Light, sweet crude for November delivery rose $1.59, or 1.9%, to $84.57 a barrel on the New York Mercantile Exchange. Brent crude on ICE Futures Europe traded up $1.16, or 1.1%, to $107.04 a barrel.
Crude futures rose on news that German Chancellor Angela Merkel and French President Nicolas Sarkozy will unveil a solution to Europe's debt crisis by the end of the month. The reports bolstered sentiment in the oil market, which has been roiled by worries that Europe's debt woes are spreading and undercutting crude-oil demand.
"We'd probably be up more if we had more of a clear idea of what they were planning," Mr. Flynn said.
The news helped send Nymex crude as high as $84.92 a barrel Monday, the highest trade since Sept. 22. The contract is up nearly $10 a barrel from lows reached just last week, bolstered by a string of encouraging macroeconomic headlines out of both Europe and the U.S.
On Friday, the Labor Department said U.S. employers added 103,000 jobs in September, a much higher number than economists expected. The report eased oil traders' fears that the economy of the world's biggest crude consumer is headed for a double-dip recession, which would further erode demand.

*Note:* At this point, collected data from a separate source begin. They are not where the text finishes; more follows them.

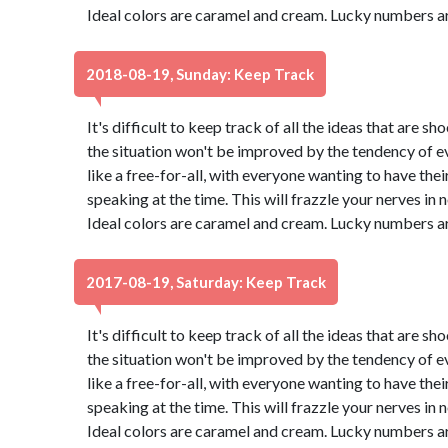
Ideal colors are caramel and cream. Lucky numbers ar
2018-08-19, Sunday: Keep Track
It's difficult to keep track of all the ideas that are 
the situation won't be improved by the tendency of eve
like a free-for-all, with everyone wanting to have thei
speaking at the time. This will frazzle your nerves in no 
Ideal colors are caramel and cream. Lucky numbers ar
2017-08-19, Saturday: Keep Track
It's difficult to keep track of all the ideas that are 
the situation won't be improved by the tendency of eve
like a free-for-all, with everyone wanting to have thei
speaking at the time. This will frazzle your nerves in no 
Ideal colors are caramel and cream. Lucky numbers ar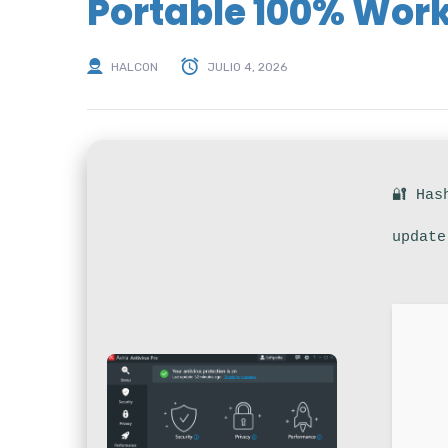
Portable 100% Wor
HALCON
JULIO 4, 2026
🔐 Has
update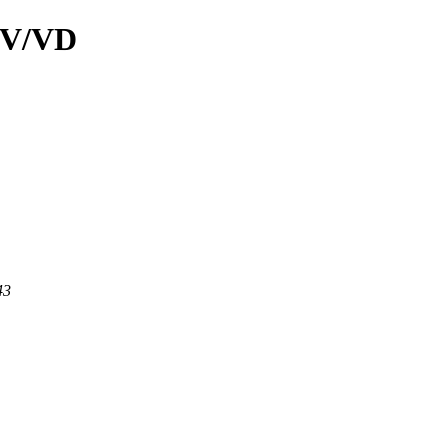
d/V/VD
43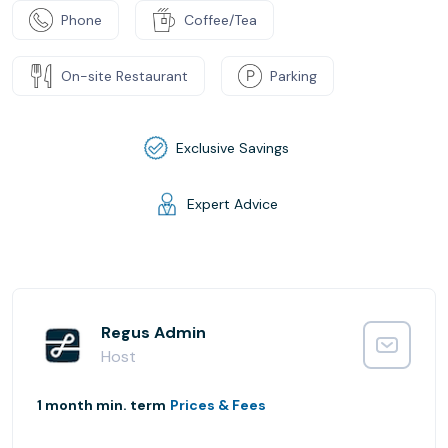
Phone
Coffee/Tea
On-site Restaurant
Parking
Exclusive Savings
Expert Advice
Regus Admin
Host
1 month min. term
Prices & Fees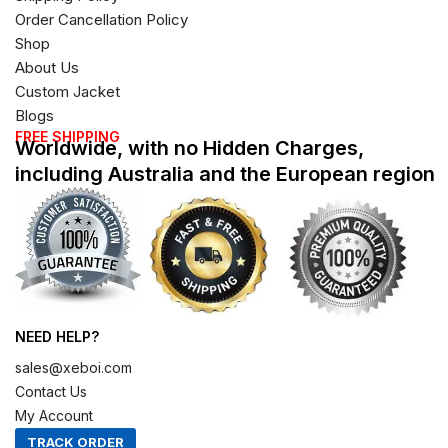
Order Cancellation Policy
Shop
About Us
Custom Jacket
Blogs
FREE SHIPPING
Worldwide, with no Hidden Charges,
including Australia and the European region
NEED HELP?
sales@xeboi.com
Contact Us
My Account
TRACK ORDER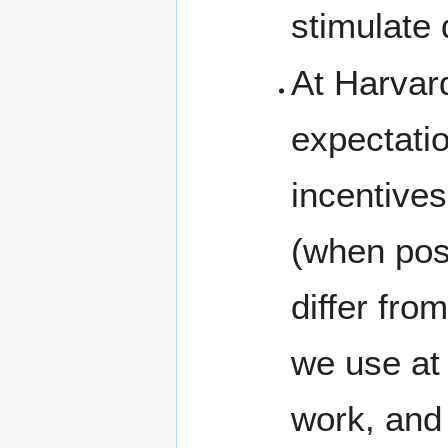
stimulate 
At Harvard
expectatio
incentives
(when pos
differ from
we use at
work, and 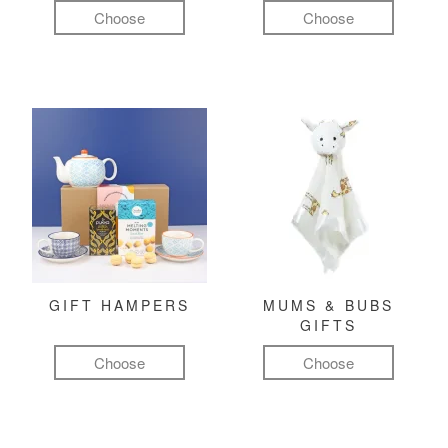
Choose
Choose
GIFT HAMPERS
MUMS & BUBS
GIFTS
Choose
Choose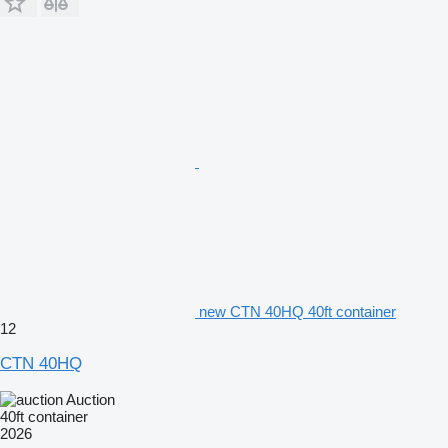
new CTN 40HQ 40ft container
12
CTN 40HQ
Auction
40ft container
2026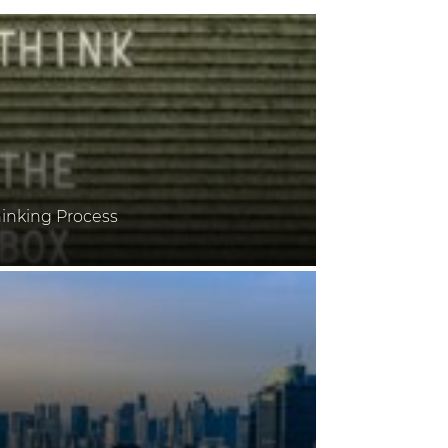
inking Process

Such fears have haunted the oil market for much of the summer, sending prices for benchmark crude on the Nymex tumbling from their high of nearly $115 a barrel reached in May. The earlier-than-expected return of Libyan oil exports has also eased the pressure on prices and helped to narrow the wide gap between Nymex and Brent crude, the benchmark used widely in Europe.
The gap on Monday stood at about $22.50, down from an all-time high of about $26 a barrel last month.
"This remains a headline driven [market] that appears poised to react to the latest headlines of the euro zone, the U.S. or China," said Jim Ritterbusch, head of the oil trading advisory firm Ritterbusch and Associates in Galena, Ill.
Front-month November reformulated gasoline blendstock, or RBOB, recently traded up 3.78 cents, or 1.5%, to $2.6854 a gallon. November heating oil traded up 2.23 cents, or 0.8%, to $2.8881 a gallon.